Germany insists planned European banking supervisor must focus on biggest institutions

BERLIN (AP) -- Europe's planned single banking supervisor should focus only on the biggest institutions that pose the greatest risk to the financial system, a German government official insisted Thursday.

The new supervisory body, which will be anchored with the European Central Bank, cannot "practically supervise 6,000 banks with the same intensity," the official in Berlin said.

The 27-nation European Union hopes to introduce the legal framework for the so-called banking union by January but many issues remain unresolved, and the timeframe might prove to be overly optimistic.

Many EU governments want the European supervisor to oversee all banks, not only the few dozen most-important institutions, to avoid a two-class system that could disadvantage smaller banks controlled by national regulators.

Germany, which has many small saving banks, argues that such institutions do not pose a risk to the financial system and should better be left with national regulators, freeing the European supervisor to concentrate on the big players with the huge balance sheets.

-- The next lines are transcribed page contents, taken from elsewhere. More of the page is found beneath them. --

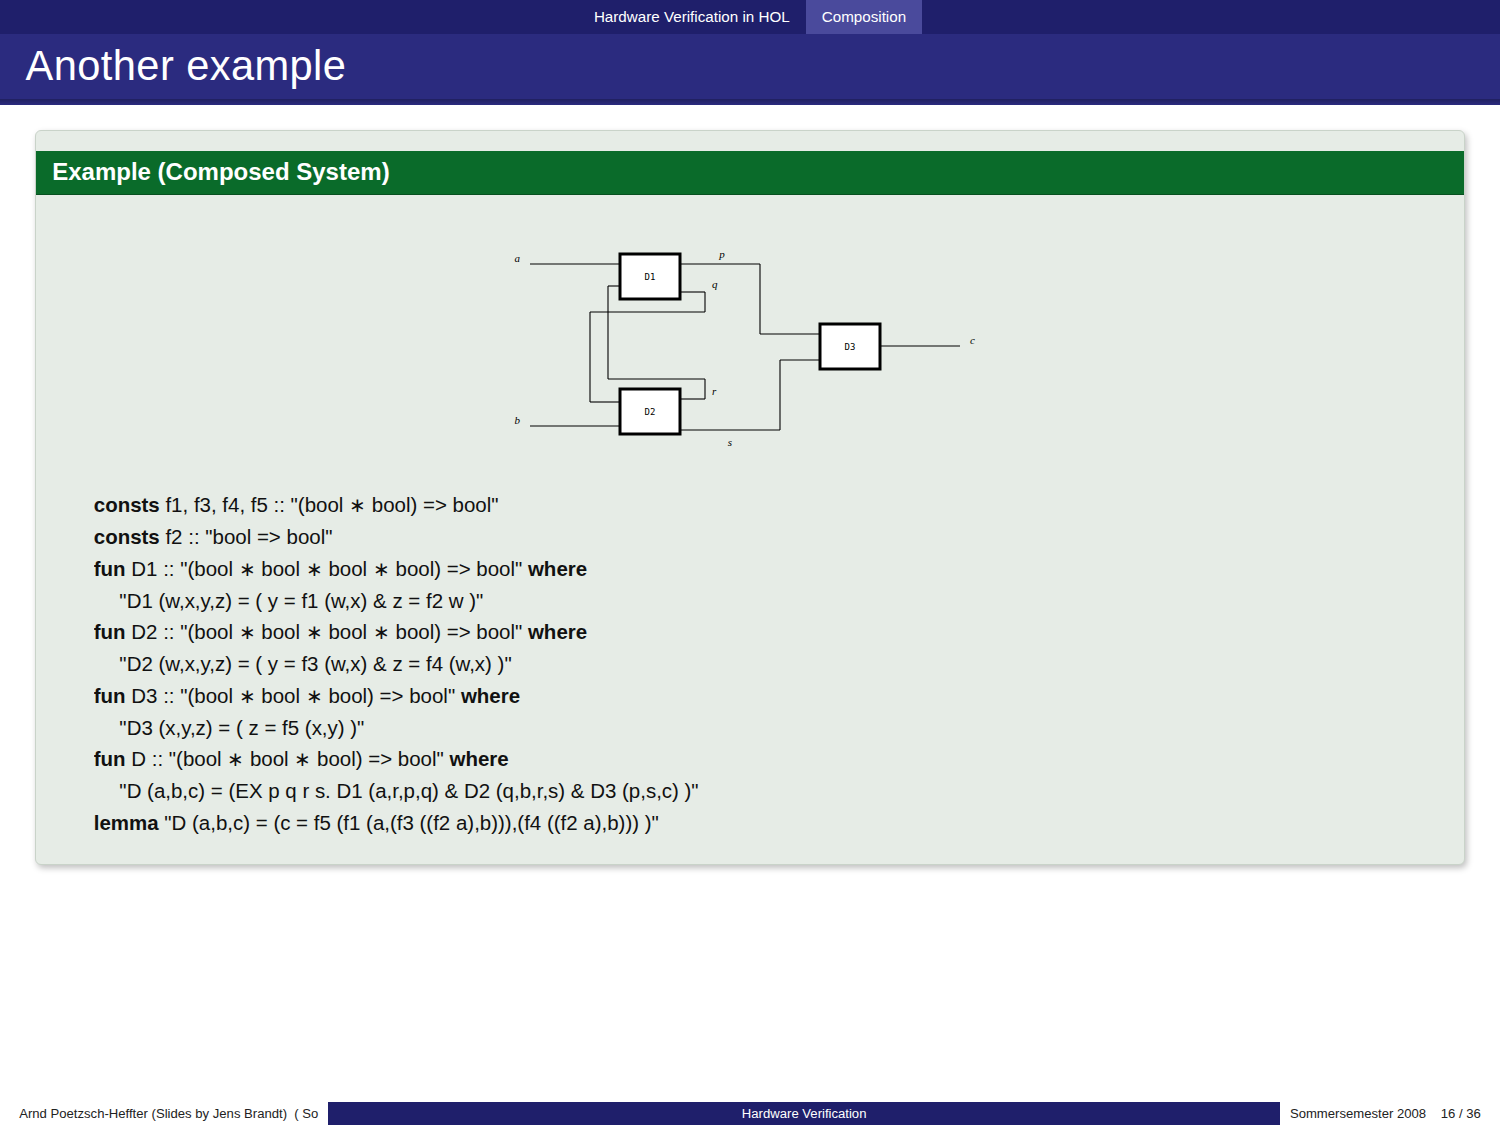Hardware Verification in HOL Composition
Another example
Example (Composed System)
D1 D2 D3 a b p q r s c
consts f1, f3, f4, f5 :: "(bool ∗ bool) => bool"
consts f2 :: "bool => bool"
fun D1 :: "(bool ∗ bool ∗ bool ∗ bool) => bool" where
"D1 (w,x,y,z) = ( y = f1 (w,x) & z = f2 w )"
fun D2 :: "(bool ∗ bool ∗ bool ∗ bool) => bool" where
"D2 (w,x,y,z) = ( y = f3 (w,x) & z = f4 (w,x) )"
fun D3 :: "(bool ∗ bool ∗ bool) => bool" where
"D3 (x,y,z) = ( z = f5 (x,y) )"
fun D :: "(bool ∗ bool ∗ bool) => bool" where
"D (a,b,c) = (EX p q r s. D1 (a,r,p,q) & D2 (q,b,r,s) & D3 (p,s,c) )"
lemma "D (a,b,c) = (c = f5 (f1 (a,(f3 ((f2 a),b))),(f4 ((f2 a),b))) )"
Arnd Poetzsch-Heffter (Slides by Jens Brandt) ( So
Hardware Verification
Sommersemester 2008 16 / 36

The official, who briefed reporters on condition of anonymity in line with German government policy, acknowledged that the ongoing negotiations in the coming weeks "will be very intense."

One of the other thorny issues remains how to ensure that EU states that do not use the euro will have a say in the new regulator's decisions because their banks will be affected. The ten EU countries that don't use the euro do not have a seat at the ECB.

European finance ministers will again meet to discuss the banking union plans early next month. An agreement by the year's end is thought to be unlikely.